■ **Work instruction**: Copy out the rows below word for word, from the very start through the line containing "nitas de los Pobres en el Asilo de Ancianos", including both ends.

The input below:

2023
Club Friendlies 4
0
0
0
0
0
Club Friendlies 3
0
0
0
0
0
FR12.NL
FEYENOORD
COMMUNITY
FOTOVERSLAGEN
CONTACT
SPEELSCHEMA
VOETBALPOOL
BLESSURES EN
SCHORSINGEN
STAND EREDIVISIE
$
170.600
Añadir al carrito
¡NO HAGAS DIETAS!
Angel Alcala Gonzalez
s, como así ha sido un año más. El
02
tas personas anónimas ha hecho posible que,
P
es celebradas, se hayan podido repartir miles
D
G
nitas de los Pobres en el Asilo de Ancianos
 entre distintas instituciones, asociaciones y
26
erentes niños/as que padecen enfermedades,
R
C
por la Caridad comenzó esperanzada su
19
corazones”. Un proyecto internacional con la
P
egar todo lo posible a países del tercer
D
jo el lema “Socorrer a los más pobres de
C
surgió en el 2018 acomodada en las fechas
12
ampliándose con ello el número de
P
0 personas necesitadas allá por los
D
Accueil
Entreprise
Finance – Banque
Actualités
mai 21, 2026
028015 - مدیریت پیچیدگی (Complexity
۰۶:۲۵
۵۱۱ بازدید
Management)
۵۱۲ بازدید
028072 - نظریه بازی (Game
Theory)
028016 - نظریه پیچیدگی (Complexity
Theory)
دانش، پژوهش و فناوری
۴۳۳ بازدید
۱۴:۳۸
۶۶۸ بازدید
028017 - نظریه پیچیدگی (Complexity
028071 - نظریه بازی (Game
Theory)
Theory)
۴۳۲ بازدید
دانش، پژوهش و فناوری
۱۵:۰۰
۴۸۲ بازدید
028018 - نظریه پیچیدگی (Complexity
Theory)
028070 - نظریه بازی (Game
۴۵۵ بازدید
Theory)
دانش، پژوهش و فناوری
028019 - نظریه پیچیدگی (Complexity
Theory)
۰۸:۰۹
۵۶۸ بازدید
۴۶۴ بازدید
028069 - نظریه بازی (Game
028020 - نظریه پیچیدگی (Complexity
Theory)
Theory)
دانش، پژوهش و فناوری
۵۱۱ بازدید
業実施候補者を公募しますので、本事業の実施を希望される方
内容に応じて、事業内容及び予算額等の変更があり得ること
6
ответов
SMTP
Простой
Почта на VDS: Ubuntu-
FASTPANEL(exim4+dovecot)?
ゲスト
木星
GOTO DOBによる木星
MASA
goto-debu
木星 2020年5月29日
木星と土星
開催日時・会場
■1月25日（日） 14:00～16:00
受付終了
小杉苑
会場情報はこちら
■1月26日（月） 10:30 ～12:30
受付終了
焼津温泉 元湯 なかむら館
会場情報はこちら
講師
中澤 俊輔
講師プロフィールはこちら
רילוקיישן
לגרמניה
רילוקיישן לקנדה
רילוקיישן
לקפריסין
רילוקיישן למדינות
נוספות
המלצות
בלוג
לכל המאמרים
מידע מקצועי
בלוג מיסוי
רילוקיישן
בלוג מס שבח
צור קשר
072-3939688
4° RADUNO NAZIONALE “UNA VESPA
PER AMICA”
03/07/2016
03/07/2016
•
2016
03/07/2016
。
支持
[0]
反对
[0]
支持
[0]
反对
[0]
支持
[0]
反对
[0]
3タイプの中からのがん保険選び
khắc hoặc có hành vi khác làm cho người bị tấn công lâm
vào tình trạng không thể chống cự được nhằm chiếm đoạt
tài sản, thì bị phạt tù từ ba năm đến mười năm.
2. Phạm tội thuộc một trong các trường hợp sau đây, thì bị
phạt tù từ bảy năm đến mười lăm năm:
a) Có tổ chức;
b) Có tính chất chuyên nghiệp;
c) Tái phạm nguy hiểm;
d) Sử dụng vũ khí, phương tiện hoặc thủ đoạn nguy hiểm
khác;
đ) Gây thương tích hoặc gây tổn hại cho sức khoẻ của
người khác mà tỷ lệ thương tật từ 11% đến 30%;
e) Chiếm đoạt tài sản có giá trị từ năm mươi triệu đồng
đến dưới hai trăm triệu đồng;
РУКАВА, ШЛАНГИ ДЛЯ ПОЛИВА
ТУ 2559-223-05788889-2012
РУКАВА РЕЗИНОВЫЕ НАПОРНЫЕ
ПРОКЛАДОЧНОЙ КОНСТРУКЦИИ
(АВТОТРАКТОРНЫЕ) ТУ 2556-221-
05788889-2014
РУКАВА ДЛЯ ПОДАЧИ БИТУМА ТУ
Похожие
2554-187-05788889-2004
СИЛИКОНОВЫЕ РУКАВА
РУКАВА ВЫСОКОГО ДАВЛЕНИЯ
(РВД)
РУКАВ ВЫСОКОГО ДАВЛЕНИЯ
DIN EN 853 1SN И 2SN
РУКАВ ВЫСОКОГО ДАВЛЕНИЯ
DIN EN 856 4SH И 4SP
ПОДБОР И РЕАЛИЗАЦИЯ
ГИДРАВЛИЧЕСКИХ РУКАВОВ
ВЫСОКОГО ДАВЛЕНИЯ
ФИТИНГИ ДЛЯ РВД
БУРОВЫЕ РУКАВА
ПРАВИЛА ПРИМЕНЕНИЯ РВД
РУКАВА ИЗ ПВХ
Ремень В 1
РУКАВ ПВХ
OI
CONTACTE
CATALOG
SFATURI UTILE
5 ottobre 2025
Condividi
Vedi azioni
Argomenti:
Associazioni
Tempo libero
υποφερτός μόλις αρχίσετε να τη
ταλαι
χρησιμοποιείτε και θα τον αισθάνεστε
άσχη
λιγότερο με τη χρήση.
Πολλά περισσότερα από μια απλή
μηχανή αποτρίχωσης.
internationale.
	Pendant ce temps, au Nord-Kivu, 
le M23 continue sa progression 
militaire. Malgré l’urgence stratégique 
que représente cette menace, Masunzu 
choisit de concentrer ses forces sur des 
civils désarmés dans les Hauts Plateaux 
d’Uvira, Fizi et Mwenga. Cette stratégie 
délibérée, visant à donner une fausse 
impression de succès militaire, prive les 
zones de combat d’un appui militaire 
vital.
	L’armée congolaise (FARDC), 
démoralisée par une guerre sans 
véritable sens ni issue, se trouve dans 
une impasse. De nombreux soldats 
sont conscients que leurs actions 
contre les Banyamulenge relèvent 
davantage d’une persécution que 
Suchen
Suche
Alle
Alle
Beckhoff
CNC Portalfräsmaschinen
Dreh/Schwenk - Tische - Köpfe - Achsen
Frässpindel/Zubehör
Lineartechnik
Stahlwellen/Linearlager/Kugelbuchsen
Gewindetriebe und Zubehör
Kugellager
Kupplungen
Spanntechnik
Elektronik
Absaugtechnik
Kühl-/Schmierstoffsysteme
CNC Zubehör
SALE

End of The input.

■ **Problem solution**:
2023
Club Friendlies 4
0
0
0
0
0
Club Friendlies 3
0
0
0
0
0
FR12.NL
FEYENOORD
COMMUNITY
FOTOVERSLAGEN
CONTACT
SPEELSCHEMA
VOETBALPOOL
BLESSURES EN
SCHORSINGEN
STAND EREDIVISIE
$
170.600
Añadir al carrito
¡NO HAGAS DIETAS!
Angel Alcala Gonzalez
s, como así ha sido un año más. El
02
tas personas anónimas ha hecho posible que,
P
es celebradas, se hayan podido repartir miles
D
G
nitas de los Pobres en el Asilo de Ancianos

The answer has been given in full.